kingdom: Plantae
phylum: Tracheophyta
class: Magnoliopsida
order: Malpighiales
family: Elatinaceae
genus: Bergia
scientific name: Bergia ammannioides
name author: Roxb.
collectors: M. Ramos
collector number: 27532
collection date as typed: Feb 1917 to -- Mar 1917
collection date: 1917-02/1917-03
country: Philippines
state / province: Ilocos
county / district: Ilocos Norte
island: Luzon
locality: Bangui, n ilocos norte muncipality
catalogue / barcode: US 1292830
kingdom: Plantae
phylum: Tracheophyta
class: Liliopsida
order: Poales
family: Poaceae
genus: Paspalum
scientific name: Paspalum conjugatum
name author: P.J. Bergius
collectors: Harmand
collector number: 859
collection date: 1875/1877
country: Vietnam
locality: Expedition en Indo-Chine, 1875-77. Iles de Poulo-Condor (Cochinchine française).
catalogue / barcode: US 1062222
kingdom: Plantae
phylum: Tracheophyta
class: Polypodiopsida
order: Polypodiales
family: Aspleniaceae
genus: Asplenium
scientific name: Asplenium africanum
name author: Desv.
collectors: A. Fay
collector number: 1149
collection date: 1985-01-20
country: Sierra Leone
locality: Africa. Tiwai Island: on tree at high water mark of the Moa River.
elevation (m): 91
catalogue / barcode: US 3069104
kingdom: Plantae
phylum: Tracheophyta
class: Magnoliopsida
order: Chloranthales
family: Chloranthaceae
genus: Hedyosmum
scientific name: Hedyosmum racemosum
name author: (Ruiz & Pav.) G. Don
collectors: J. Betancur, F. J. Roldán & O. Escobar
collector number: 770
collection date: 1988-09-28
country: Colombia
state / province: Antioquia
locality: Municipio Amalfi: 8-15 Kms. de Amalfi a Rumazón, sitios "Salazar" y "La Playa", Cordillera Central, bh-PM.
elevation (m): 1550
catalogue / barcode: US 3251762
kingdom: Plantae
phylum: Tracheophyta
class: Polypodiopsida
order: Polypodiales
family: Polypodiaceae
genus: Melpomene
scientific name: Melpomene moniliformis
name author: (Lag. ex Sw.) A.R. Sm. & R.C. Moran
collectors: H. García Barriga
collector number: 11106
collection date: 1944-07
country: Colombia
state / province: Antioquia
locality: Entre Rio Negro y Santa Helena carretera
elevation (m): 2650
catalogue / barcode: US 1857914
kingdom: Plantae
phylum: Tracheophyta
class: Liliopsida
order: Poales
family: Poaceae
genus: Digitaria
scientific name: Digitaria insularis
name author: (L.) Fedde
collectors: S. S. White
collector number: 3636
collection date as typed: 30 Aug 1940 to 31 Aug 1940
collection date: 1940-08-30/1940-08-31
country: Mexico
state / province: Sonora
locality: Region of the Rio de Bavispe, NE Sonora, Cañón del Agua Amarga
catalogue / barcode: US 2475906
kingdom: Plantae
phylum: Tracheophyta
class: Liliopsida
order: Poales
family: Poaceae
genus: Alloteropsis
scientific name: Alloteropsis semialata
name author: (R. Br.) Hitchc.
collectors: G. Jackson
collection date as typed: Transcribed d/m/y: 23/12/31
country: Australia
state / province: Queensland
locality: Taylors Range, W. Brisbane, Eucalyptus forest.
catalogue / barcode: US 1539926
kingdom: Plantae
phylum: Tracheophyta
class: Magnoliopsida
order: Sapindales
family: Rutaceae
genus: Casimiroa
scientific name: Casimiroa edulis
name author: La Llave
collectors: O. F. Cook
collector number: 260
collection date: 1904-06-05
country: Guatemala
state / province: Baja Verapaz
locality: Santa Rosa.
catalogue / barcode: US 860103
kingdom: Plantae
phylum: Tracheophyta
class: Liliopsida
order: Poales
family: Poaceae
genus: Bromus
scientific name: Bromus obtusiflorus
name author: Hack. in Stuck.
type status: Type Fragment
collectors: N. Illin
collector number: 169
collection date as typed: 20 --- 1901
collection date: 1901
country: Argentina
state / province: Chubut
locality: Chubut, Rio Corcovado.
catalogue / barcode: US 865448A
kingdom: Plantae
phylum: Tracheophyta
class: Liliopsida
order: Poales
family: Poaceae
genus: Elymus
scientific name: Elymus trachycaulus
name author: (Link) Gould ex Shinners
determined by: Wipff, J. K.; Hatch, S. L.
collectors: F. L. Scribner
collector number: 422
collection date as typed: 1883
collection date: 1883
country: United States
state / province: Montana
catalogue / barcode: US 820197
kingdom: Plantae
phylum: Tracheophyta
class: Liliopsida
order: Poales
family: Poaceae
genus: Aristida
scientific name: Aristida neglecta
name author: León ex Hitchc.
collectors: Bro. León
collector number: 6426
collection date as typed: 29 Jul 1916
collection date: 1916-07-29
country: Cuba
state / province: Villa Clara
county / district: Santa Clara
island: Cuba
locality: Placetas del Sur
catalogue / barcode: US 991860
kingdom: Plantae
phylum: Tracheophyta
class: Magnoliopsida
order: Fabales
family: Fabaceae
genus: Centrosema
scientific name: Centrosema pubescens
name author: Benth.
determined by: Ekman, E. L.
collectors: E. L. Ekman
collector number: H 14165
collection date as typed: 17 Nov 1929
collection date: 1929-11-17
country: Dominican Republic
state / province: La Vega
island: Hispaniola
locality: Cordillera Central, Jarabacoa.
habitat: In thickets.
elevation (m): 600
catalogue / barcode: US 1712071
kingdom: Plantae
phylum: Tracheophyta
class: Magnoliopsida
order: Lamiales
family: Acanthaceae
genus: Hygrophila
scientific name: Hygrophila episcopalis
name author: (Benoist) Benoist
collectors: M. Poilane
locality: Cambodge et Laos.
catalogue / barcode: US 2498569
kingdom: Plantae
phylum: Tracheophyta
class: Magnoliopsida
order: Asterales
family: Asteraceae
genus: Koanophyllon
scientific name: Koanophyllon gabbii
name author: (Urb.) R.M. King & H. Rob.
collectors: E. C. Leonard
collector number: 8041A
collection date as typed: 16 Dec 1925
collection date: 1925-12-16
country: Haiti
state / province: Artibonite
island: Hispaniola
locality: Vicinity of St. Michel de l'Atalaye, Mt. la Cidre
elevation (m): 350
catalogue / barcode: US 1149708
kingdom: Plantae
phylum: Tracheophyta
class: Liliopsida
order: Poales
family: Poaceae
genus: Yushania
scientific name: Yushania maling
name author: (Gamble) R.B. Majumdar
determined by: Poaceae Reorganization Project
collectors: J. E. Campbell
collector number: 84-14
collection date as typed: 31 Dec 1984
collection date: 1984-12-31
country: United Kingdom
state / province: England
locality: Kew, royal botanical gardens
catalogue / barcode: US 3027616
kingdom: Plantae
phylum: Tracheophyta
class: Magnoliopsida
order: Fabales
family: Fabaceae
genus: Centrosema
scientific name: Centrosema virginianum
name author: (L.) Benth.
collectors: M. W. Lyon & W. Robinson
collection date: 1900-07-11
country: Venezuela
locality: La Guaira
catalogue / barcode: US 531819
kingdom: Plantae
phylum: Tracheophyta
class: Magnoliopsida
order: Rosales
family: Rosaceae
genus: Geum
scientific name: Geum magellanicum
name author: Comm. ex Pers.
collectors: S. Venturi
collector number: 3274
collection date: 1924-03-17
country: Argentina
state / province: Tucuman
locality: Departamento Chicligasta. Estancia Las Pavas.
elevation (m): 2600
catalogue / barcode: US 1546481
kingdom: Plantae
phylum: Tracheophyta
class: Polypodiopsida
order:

|---|

Quote all of the data above, line by line and in the same order, without altering any character.

kingdom: Plantae
phylum: Tracheophyta
class: Magnoliopsida
order: Malpighiales
family: Elatinaceae
genus: Bergia
scientific name: Bergia ammannioides
name author: Roxb.
collectors: M. Ramos
collector number: 27532
collection date as typed: Feb 1917 to -- Mar 1917
collection date: 1917-02/1917-03
country: Philippines
state / province: Ilocos
county / district: Ilocos Norte
island: Luzon
locality: Bangui, n ilocos norte muncipality
catalogue / barcode: US 1292830
kingdom: Plantae
phylum: Tracheophyta
class: Liliopsida
order: Poales
family: Poaceae
genus: Paspalum
scientific name: Paspalum conjugatum
name author: P.J. Bergius
collectors: Harmand
collector number: 859
collection date: 1875/1877
country: Vietnam
locality: Expedition en Indo-Chine, 1875-77. Iles de Poulo-Condor (Cochinchine française).
catalogue / barcode: US 1062222
kingdom: Plantae
phylum: Tracheophyta
class: Polypodiopsida
order: Polypodiales
family: Aspleniaceae
genus: Asplenium
scientific name: Asplenium africanum
name author: Desv.
collectors: A. Fay
collector number: 1149
collection date: 1985-01-20
country: Sierra Leone
locality: Africa. Tiwai Island: on tree at high water mark of the Moa River.
elevation (m): 91
catalogue / barcode: US 3069104
kingdom: Plantae
phylum: Tracheophyta
class: Magnoliopsida
order: Chloranthales
family: Chloranthaceae
genus: Hedyosmum
scientific name: Hedyosmum racemosum
name author: (Ruiz & Pav.) G. Don
collectors: J. Betancur, F. J. Roldán & O. Escobar
collector number: 770
collection date: 1988-09-28
country: Colombia
state / province: Antioquia
locality: Municipio Amalfi: 8-15 Kms. de Amalfi a Rumazón, sitios "Salazar" y "La Playa", Cordillera Central, bh-PM.
elevation (m): 1550
catalogue / barcode: US 3251762
kingdom: Plantae
phylum: Tracheophyta
class: Polypodiopsida
order: Polypodiales
family: Polypodiaceae
genus: Melpomene
scientific name: Melpomene moniliformis
name author: (Lag. ex Sw.) A.R. Sm. & R.C. Moran
collectors: H. García Barriga
collector number: 11106
collection date: 1944-07
country: Colombia
state / province: Antioquia
locality: Entre Rio Negro y Santa Helena carretera
elevation (m): 2650
catalogue / barcode: US 1857914
kingdom: Plantae
phylum: Tracheophyta
class: Liliopsida
order: Poales
family: Poaceae
genus: Digitaria
scientific name: Digitaria insularis
name author: (L.) Fedde
collectors: S. S. White
collector number: 3636
collection date as typed: 30 Aug 1940 to 31 Aug 1940
collection date: 1940-08-30/1940-08-31
country: Mexico
state / province: Sonora
locality: Region of the Rio de Bavispe, NE Sonora, Cañón del Agua Amarga
catalogue / barcode: US 2475906
kingdom: Plantae
phylum: Tracheophyta
class: Liliopsida
order: Poales
family: Poaceae
genus: Alloteropsis
scientific name: Alloteropsis semialata
name author: (R. Br.) Hitchc.
collectors: G. Jackson
collection date as typed: Transcribed d/m/y: 23/12/31
country: Australia
state / province: Queensland
locality: Taylors Range, W. Brisbane, Eucalyptus forest.
catalogue / barcode: US 1539926
kingdom: Plantae
phylum: Tracheophyta
class: Magnoliopsida
order: Sapindales
family: Rutaceae
genus: Casimiroa
scientific name: Casimiroa edulis
name author: La Llave
collectors: O. F. Cook
collector number: 260
collection date: 1904-06-05
country: Guatemala
state / province: Baja Verapaz
locality: Santa Rosa.
catalogue / barcode: US 860103
kingdom: Plantae
phylum: Tracheophyta
class: Liliopsida
order: Poales
family: Poaceae
genus: Bromus
scientific name: Bromus obtusiflorus
name author: Hack. in Stuck.
type status: Type Fragment
collectors: N. Illin
collector number: 169
collection date as typed: 20 --- 1901
collection date: 1901
country: Argentina
state / province: Chubut
locality: Chubut, Rio Corcovado.
catalogue / barcode: US 865448A
kingdom: Plantae
phylum: Tracheophyta
class: Liliopsida
order: Poales
family: Poaceae
genus: Elymus
scientific name: Elymus trachycaulus
name author: (Link) Gould ex Shinners
determined by: Wipff, J. K.; Hatch, S. L.
collectors: F. L. Scribner
collector number: 422
collection date as typed: 1883
collection date: 1883
country: United States
state / province: Montana
catalogue / barcode: US 820197
kingdom: Plantae
phylum: Tracheophyta
class: Liliopsida
order: Poales
family: Poaceae
genus: Aristida
scientific name: Aristida neglecta
name author: León ex Hitchc.
collectors: Bro. León
collector number: 6426
collection date as typed: 29 Jul 1916
collection date: 1916-07-29
country: Cuba
state / province: Villa Clara
county / district: Santa Clara
island: Cuba
locality: Placetas del Sur
catalogue / barcode: US 991860
kingdom: Plantae
phylum: Tracheophyta
class: Magnoliopsida
order: Fabales
family: Fabaceae
genus: Centrosema
scientific name: Centrosema pubescens
name author: Benth.
determined by: Ekman, E. L.
collectors: E. L. Ekman
collector number: H 14165
collection date as typed: 17 Nov 1929
collection date: 1929-11-17
country: Dominican Republic
state / province: La Vega
island: Hispaniola
locality: Cordillera Central, Jarabacoa.
habitat: In thickets.
elevation (m): 600
catalogue / barcode: US 1712071
kingdom: Plantae
phylum: Tracheophyta
class: Magnoliopsida
order: Lamiales
family: Acanthaceae
genus: Hygrophila
scientific name: Hygrophila episcopalis
name author: (Benoist) Benoist
collectors: M. Poilane
locality: Cambodge et Laos.
catalogue / barcode: US 2498569
kingdom: Plantae
phylum: Tracheophyta
class: Magnoliopsida
order: Asterales
family: Asteraceae
genus: Koanophyllon
scientific name: Koanophyllon gabbii
name author: (Urb.) R.M. King & H. Rob.
collectors: E. C. Leonard
collector number: 8041A
collection date as typed: 16 Dec 1925
collection date: 1925-12-16
country: Haiti
state / province: Artibonite
island: Hispaniola
locality: Vicinity of St. Michel de l'Atalaye, Mt. la Cidre
elevation (m): 350
catalogue / barcode: US 1149708
kingdom: Plantae
phylum: Tracheophyta
class: Liliopsida
order: Poales
family: Poaceae
genus: Yushania
scientific name: Yushania maling
name author: (Gamble) R.B. Majumdar
determined by: Poaceae Reorganization Project
collectors: J. E. Campbell
collector number: 84-14
collection date as typed: 31 Dec 1984
collection date: 1984-12-31
country: United Kingdom
state / province: England
locality: Kew, royal botanical gardens
catalogue / barcode: US 3027616
kingdom: Plantae
phylum: Tracheophyta
class: Magnoliopsida
order: Fabales
family: Fabaceae
genus: Centrosema
scientific name: Centrosema virginianum
name author: (L.) Benth.
collectors: M. W. Lyon & W. Robinson
collection date: 1900-07-11
country: Venezuela
locality: La Guaira
catalogue / barcode: US 531819
kingdom: Plantae
phylum: Tracheophyta
class: Magnoliopsida
order: Rosales
family: Rosaceae
genus: Geum
scientific name: Geum magellanicum
name author: Comm. ex Pers.
collectors: S. Venturi
collector number: 3274
collection date: 1924-03-17
country: Argentina
state / province: Tucuman
locality: Departamento Chicligasta. Estancia Las Pavas.
elevation (m): 2600
catalogue / barcode: US 1546481
kingdom: Plantae
phylum: Tracheophyta
class: Polypodiopsida
order:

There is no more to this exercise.